■ Task ■
Repeat the whole of the data, keeping every detail the same.

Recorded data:
"""
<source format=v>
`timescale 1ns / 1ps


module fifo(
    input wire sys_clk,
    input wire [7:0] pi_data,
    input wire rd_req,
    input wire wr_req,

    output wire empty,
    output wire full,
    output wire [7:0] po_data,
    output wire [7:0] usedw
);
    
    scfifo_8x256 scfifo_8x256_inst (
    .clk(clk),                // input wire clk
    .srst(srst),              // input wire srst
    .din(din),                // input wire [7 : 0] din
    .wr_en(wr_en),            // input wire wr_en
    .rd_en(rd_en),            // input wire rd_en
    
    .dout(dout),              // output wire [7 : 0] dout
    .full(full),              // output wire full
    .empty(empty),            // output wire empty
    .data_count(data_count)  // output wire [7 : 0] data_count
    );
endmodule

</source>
"""
■ Written answer ■
<source format=v>
`timescale 1ns / 1ps


module fifo(
    input wire sys_clk,
    input wire [7:0] pi_data,
    input wire rd_req,
    input wire wr_req,

    output wire empty,
    output wire full,
    output wire [7:0] po_data,
    output wire [7:0] usedw
);
    
    scfifo_8x256 scfifo_8x256_inst (
    .clk(clk),                // input wire clk
    .srst(srst),              // input wire srst
    .din(din),                // input wire [7 : 0] din
    .wr_en(wr_en),            // input wire wr_en
    .rd_en(rd_en),            // input wire rd_en
    
    .dout(dout),              // output wire [7 : 0] dout
    .full(full),              // output wire full
    .empty(empty),            // output wire empty
    .data_count(data_count)  // output wire [7 : 0] data_count
    );
endmodule

</source>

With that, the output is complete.